California commissioners said Sirhan Sirhan, now 78, must do more work to understand what turns someone into a political assassin, his lawyer said.
In 2021 a panel of the parole board agreed with Sirhan's attorneys that he no longer posed a danger to the public.
But California's governor intervened to overrule the panel last year.
This was Sirhan's 16th parole rejection.
His lawyer, Angela Berry, argued that the board's decision was unduly influenced by Governor Gavin Newsom and by Kennedy relatives who remain opposed to Sirhan's release.
"I do feel the board bent to the political whim of the governor," Ms Berry said after Wednesday's hearing at a state prison in San Diego County, the Associated Press news agency reported.
She has lodged a 53-page habeas corpus - a legal filing alleging unlawful detention - and requested that a judge rule the governor's intercession violated state law.
At his last parole board hearing back in 2021, Sirhan reportedly told commissioners: "Over half a century has passed. That young impulsive kid I was does not exist anymore."
But he was not as articulate in his latest hearing, his lawyer said.
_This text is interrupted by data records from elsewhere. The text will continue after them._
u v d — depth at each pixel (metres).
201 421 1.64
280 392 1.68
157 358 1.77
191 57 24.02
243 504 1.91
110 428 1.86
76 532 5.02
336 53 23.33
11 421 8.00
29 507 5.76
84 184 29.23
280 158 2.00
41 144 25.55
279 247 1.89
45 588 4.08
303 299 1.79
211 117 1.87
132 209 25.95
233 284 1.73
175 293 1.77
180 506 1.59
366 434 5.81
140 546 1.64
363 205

The Palestinian immigrant previously said he fired at Kennedy because he was enraged by his support for Israel, but Sirhan has also denied having any recollection of the killing.
He was convicted of first-degree murder for gunning down Kennedy, 42, in the kitchen of the Ambassador Hotel in Los Angeles on 5 June 1968.
His older brother, President John F Kennedy, was assassinated in Dallas in 1963.